Distributed Multi-Target Tracking for Autonomous Vehicle Fleets
This addresses the challenge of efficient target tracking for autonomous vehicles in fleets, though it is incremental as it builds on existing distributed methods.
The paper tackles the problem of distributed multi-target tracking for autonomous vehicle fleets by proposing a scalable algorithm based on the alternating direction method of multipliers, which outperforms the Consensus Kalman Filter in approximating centralized estimates with fixed communication bandwidth, as demonstrated in simulations with 50 cars tracking 50 targets.
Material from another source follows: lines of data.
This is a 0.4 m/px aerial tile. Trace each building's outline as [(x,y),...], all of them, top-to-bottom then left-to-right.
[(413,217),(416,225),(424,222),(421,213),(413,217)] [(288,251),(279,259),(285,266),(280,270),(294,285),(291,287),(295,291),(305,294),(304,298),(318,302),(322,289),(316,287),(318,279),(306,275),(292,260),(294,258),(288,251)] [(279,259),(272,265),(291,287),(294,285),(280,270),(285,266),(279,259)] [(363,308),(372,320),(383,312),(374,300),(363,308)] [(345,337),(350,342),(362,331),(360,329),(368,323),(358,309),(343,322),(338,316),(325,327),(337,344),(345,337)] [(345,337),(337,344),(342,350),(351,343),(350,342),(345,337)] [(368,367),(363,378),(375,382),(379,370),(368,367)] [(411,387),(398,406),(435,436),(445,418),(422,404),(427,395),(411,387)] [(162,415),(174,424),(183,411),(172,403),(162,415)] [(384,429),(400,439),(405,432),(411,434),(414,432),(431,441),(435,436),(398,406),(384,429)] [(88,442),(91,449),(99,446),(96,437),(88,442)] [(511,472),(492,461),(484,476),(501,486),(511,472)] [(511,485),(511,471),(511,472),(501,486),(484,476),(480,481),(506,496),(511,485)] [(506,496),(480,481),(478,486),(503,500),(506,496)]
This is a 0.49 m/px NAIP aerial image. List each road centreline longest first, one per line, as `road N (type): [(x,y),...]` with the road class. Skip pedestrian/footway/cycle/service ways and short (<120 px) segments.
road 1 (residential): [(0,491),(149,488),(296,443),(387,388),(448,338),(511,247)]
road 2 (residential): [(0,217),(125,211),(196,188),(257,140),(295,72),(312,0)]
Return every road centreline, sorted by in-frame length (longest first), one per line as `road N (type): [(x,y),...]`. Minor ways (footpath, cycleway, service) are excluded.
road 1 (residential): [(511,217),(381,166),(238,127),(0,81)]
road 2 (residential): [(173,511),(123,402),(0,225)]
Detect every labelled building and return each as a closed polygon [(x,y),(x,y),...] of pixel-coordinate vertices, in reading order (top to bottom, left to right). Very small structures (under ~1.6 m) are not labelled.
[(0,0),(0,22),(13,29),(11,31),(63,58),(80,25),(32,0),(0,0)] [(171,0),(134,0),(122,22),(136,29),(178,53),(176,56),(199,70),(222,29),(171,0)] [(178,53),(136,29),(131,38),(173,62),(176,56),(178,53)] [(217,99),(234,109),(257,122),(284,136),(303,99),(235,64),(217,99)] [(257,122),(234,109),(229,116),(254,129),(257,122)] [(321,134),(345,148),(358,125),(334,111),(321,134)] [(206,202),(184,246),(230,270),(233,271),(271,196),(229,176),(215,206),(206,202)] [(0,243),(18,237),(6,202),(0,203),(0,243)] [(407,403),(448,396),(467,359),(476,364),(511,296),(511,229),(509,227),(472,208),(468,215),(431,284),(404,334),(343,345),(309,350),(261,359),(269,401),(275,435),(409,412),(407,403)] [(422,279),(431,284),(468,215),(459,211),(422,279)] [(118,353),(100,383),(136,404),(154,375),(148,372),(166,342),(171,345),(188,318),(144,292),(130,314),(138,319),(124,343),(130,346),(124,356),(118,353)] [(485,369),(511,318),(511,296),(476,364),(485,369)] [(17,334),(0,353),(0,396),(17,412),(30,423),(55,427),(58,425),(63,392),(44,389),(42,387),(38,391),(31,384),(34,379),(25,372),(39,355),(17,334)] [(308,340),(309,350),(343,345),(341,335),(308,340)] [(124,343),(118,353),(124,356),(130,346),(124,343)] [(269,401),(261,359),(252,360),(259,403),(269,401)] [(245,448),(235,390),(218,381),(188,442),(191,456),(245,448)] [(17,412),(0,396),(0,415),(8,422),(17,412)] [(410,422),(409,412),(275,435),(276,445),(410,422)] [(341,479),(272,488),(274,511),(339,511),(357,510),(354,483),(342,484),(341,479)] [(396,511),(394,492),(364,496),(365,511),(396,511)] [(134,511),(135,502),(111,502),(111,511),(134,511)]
We present a scalable distributed target tracking algorithm based on the alternating direction method of multipliers that is well-suited for a fleet of autonomous cars communicating over a vehicle-to-vehicle network. Each sensing vehicle communicates with its neighbors to execute iterations of a Kalman filter-like update such that each agent's estimate approximates the centralized maximum a posteriori estimate without requiring the communication of measurements. We show that our method outperforms the Consensus Kalman Filter in recovering the centralized estimate given a fixed communication bandwidth. We also demonstrate the algorithm in a high fidelity urban driving simulator (CARLA), in which 50 autonomous cars connected on a time-varying communication network track the positions and velocities of 50 target vehicles using on-board cameras.